O criminoso obstruiu a porta da residência com uma mesa, o que atrasou a entrada rápida da polícia e em questão de segundos, foram escutados quatro disparos: um atingiu o rosto de Nayara, dois atingiram a cabeça e a virilha de Eloá, e o quarto de borracha, disparado pela PM, acertou a parede. 


A jovem de 15 anos saiu carregada e foi levada imediatamente ao hospital, enquanto o sequestrador era contido.

Imagem: Arquivos/Rede Globo

Algumas horas após o fim da ação, o Palácio dos Bandeirantes noticiou a morte de Eloá Cristina, mas foi desmentido pela assessoria do Governo de São Paulo. A morte cerebral da garota foi confirmada na madrugada do dia 18 de outubro. 


Em fevereiro de 2012, Lindemberg Fernandes Alves foi condenado a 98 anos e dez meses de prisão  por todos os 12 crimes cometidos durante os cinco dias. Em 2013, sua pena foi reduzida para 39 anos e três meses de reclusão.  No fim de 2022, o criminoso conseguiu obter a progressão ao regime semiaberto. 

Imagem: Diogo Moreira

INTERFERÊNCIA DA MÍDIA

Em casos criminais, a relação entre autoridades e imprensa, quase sempre é marcada por conflitos e falta de comunicação. 

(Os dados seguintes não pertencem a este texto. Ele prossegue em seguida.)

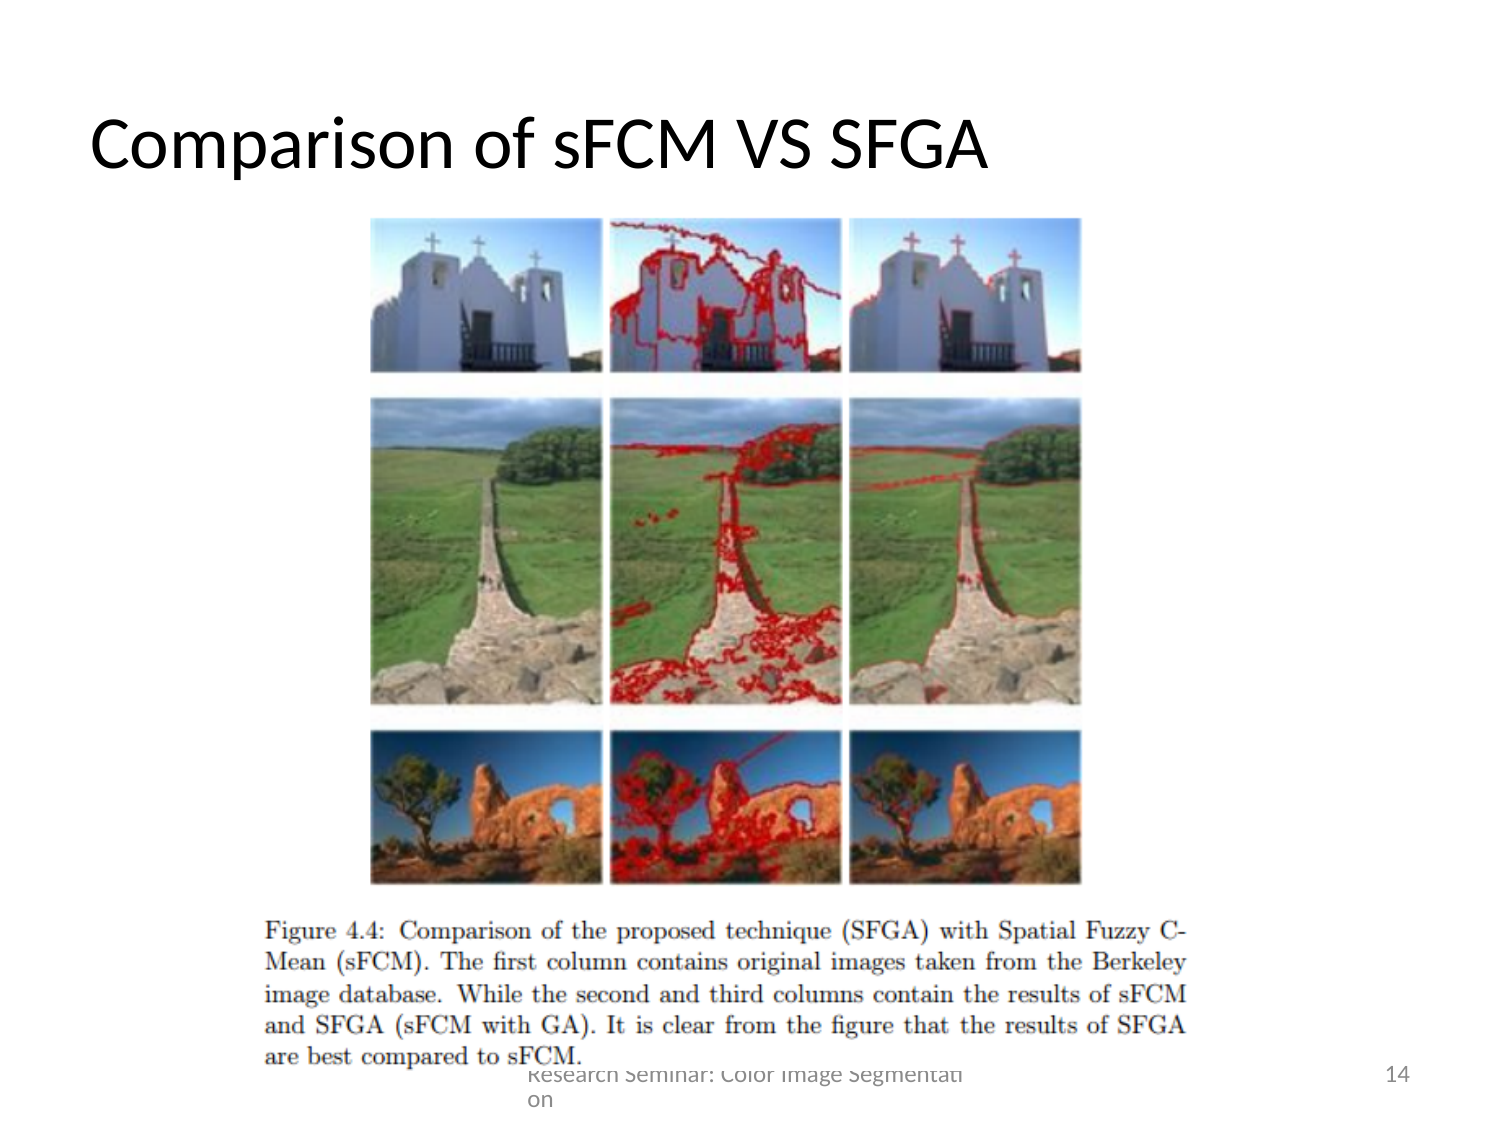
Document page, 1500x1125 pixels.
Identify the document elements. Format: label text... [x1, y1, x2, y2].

Para o tenente coronel Maloni, a relação de comunicação deve ser clara para a garantia da interpretação: 


“Parece óbvio que é mais vantajoso manter aberta esta linha de comunicação e garantir que o lado da Polícia seja sempre mostrado. Mas comunicar-se não é tarefa tão fácil. O relacionamento deve ser sempre cordial e transparente para respeito dos mandamentos constitucionais em quaisquer organizações governamentais e privadas.”


Mas, o jornalista César Galvão relata a relação delicada deste caso: 


“A equipe também não deixava que os jornalistas chegassem perto. E eles colocavam, na verdade, um oficial da PM, que não participava da negociação, entre a equipe de negociação e a imprensa. Então, todas as informações oficiais que nós tínhamos vinham desse porta-voz da PM. E, ao mesmo tempo, eles cercaram a área, foi aí que nós procuramos um apartamento de frente. Essa relação nunca é fácil, porque a PM acha que ela tem que estar lá, porque ela tem que negociar. Eles não entendem, muitas vezes, que a gente também está lá trabalhando, no bem da informação.”


Ainda hoje, há o grande questionamento sobre como a cobertura jornalística influenciou no fim trágico da ação e na glamurização do criminoso: 


Para o correspondente in-loco, a cobertura foi bem feita, tendo seus pontos negativos na intromissão dos veículos de impressão. 


Já para as autoridades, há muito o que se aprimorar nas relações com a mídia: 


“Acreditamos no fato de que a cobertura proporcionada pela mídia tenha influenciado negativamente de certa forma para o fim trágico dos acontecimentos e que essa ocorrência não seja esquecida a fim de didaticamente aprimorarmos as técnicas operacionais policiais em eventos semelhantes e o trato da imprensa nas coberturas jornalísticas.”